Moran proves that she is able to do more than just glibly gush over or deride television shows (talented at that as she is) with more lengthy feature articles and interviews. There is a piece about her visit to the Doctor Who set in Cardiff and another about her “Day with Paul McCartney. From the Beatles.” Her interviews with Keith Richards and Lady Gaga were surprisingly fascinating; I know next to nothing about either performer but Moran’s pieces made for compelling (if, in the case of Richards, slightly horrifying) reading. That is the mark of a good journalist: making the inaccessible accessible. Her obituaries for Elizabeth Taylor and Amy Winehouse are also both excellent.

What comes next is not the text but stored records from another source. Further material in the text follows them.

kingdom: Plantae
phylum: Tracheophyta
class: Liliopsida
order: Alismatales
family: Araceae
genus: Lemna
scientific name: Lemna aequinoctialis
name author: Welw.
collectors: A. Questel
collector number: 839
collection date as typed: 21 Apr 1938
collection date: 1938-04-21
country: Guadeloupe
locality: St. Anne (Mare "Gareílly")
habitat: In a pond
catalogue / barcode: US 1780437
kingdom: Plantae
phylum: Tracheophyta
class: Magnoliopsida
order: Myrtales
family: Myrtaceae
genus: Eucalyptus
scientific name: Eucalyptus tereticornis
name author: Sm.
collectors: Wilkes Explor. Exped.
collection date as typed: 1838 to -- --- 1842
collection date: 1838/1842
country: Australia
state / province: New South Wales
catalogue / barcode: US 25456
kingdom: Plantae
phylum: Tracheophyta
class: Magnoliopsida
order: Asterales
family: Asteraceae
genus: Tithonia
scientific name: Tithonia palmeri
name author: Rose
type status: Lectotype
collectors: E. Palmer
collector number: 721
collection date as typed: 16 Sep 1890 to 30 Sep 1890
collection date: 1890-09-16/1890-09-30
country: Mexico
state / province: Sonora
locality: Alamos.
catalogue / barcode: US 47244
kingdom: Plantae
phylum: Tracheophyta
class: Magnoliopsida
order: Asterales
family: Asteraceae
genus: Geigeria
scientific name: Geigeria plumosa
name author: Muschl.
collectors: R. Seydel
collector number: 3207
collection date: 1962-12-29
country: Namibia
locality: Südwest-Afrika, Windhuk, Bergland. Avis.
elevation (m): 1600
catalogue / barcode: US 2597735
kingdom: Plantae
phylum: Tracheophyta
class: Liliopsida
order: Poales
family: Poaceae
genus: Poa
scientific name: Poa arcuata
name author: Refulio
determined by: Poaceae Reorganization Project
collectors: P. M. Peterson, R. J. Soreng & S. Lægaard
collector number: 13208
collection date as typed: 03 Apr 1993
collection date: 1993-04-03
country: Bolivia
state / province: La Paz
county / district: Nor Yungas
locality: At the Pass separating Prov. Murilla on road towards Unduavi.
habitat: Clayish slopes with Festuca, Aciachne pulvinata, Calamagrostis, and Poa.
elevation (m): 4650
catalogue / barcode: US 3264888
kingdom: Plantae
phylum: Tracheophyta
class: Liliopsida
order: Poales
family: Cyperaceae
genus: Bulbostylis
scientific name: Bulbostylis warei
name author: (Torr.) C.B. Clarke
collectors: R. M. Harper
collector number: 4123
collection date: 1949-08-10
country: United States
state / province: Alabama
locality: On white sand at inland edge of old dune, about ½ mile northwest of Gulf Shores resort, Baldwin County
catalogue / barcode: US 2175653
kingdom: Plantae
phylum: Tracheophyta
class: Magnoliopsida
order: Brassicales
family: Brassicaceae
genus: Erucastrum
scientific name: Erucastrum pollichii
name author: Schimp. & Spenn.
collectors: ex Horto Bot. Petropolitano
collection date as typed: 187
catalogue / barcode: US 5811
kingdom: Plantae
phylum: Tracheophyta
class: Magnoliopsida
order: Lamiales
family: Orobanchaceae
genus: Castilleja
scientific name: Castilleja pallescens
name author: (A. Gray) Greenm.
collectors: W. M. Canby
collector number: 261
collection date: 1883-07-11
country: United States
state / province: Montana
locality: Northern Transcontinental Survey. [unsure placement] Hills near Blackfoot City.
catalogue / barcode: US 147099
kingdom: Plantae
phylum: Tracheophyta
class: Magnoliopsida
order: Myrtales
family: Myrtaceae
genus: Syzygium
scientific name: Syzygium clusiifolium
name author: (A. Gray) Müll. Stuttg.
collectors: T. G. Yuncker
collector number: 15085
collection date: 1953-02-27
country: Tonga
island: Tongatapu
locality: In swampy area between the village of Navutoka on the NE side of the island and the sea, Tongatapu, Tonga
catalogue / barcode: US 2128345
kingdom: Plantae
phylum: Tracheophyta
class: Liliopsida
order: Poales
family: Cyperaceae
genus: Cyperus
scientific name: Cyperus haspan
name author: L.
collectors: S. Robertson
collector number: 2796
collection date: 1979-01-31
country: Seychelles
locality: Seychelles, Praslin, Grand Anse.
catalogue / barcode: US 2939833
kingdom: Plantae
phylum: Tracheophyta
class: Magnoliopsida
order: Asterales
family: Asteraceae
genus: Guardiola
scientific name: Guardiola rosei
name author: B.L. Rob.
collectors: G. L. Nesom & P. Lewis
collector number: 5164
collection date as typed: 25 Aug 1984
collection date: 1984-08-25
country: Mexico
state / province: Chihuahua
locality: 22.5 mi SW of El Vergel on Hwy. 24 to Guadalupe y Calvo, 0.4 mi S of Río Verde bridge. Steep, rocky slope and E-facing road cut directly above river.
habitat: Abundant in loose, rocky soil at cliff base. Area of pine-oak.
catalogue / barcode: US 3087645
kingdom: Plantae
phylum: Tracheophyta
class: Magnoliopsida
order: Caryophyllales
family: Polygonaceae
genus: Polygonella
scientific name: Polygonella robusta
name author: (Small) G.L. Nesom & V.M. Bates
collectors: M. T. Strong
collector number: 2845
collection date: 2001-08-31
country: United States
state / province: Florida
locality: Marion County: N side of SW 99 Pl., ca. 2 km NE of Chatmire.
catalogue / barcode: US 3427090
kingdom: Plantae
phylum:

There are plenty of personal, family-focused articles littered throughout the book, her children getting frequent mentions but little direct attention and each section beginning with a piece in which she harasses her husband. These can grate at times (especially the needy bedtime conversations with her husband – just let the man sleep!) but they give way to more enjoyable, relatable pieces on her hatred of a children’s television character, the necessity of alcohol in a parent’s life, and her refusal to make party bags.
While I enjoyed myself from page 50 onwards, it took a while for me to warm to Moran herself. She is opinionated and I loved that but her glibness, though thoroughly entertaining, can create a distance between her and the reader. When she finally got serious, it brought me up short. She mentions her large family and impoverished youth in Wolverhampton frequently but generally handles the subject humourously. It is not until she addresses proposed benefits cuts by the Coalition government that she discusses the sober realities of growing up poor:
What’s it like, being on benefits? Being on Disability Benefits – ‘I’ve had a hard day’s limping, to put that tea on the table!’ my dad would say, as we sat down to eat something based around a lot of potatoes, and ketchup. Well, mainly, you’re scared. You’re scared that the benefits will be frozen, or cut, or done away with completely. I don’t remember an age where I wasn’t scared our benefits would be taken away. It was an anxiety that felt like a physical presence, in my chest – a small, black, eyeless inset that hung off my ribs. Every Tory budget that announced a freezing of benefits – new means-testing, new grading – made the insect drill its face into the bone. They froze benefits for four years in a row, as I recall: ‘freezing’ being the news’s way of telling you that you – already poor – will be at the checkout, apologizing as you take jam and squash out of your bag, put them back on the shelves, and ask them to add it up again. Every week you fear that this is the week the pennies won’t stretch any further, and something will disappear: gas, food. Your home.
As much as I enjoy fun, chatty, informal Caitlin and am impressed by slightly serious Caitlin, resolutely serious Caitlin is formidable.
Despite a hesitant beginning, I loved this collection. It was a wonderfully thorough introduction to Moran – both as a person and as a writer – and the articles that touched on feminist topics have only made me more excited to read How to Be a Woman.